> _EXERCISE DETAILS_
Restate the listing below word for word, and leave its pictures behind.

> _INPUT RECORDS_
►
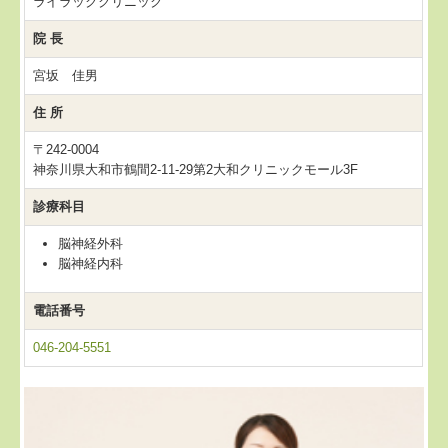
ライラッククリニック
院 長
宮坂 佳男
住 所
〒242-0004
神奈川県大和市鶴間2-11-29第2大和クリニックモール3F
診療科目
脳神経外科
脳神経内科
電話番号
046-204-5551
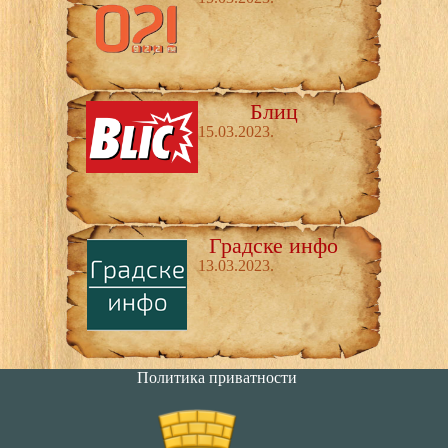
Блиц
15.03.2023.
Градске инфо
13.03.2023.
Политика приватности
◄
> _ANSWER TO THIS EXERCISE_
ライラッククリニック
院 長
宮坂 佳男
住 所
〒242-0004
神奈川県大和市鶴間2-11-29第2大和クリニックモール3F
診療科目
脳神経外科
脳神経内科
電話番号
046-204-5551
Блиц
15.03.2023.
Градске инфо
13.03.2023.
Политика приватности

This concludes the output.